The answer consists of one number: how many lines of the data below include the string "Maya".
======== DATA EXCERPTS
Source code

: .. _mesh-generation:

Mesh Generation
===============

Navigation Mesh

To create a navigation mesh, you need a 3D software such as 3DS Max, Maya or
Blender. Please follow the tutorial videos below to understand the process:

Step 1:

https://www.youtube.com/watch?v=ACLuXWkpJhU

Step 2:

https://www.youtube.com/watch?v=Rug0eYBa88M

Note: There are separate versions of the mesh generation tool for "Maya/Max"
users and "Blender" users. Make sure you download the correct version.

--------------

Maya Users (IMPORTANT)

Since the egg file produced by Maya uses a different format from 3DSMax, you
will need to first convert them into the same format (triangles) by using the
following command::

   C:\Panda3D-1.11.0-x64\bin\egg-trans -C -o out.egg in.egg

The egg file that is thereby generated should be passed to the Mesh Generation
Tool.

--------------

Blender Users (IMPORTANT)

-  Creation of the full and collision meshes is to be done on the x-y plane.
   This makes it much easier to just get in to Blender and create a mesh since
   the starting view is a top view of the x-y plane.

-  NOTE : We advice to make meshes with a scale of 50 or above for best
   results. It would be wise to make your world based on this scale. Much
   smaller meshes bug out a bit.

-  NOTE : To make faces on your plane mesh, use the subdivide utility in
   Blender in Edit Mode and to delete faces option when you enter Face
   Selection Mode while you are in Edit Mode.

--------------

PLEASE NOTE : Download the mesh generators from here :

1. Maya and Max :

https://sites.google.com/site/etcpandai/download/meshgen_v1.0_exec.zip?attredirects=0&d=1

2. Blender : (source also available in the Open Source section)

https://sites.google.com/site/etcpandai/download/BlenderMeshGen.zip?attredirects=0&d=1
================
### YOUR SOLUTION
5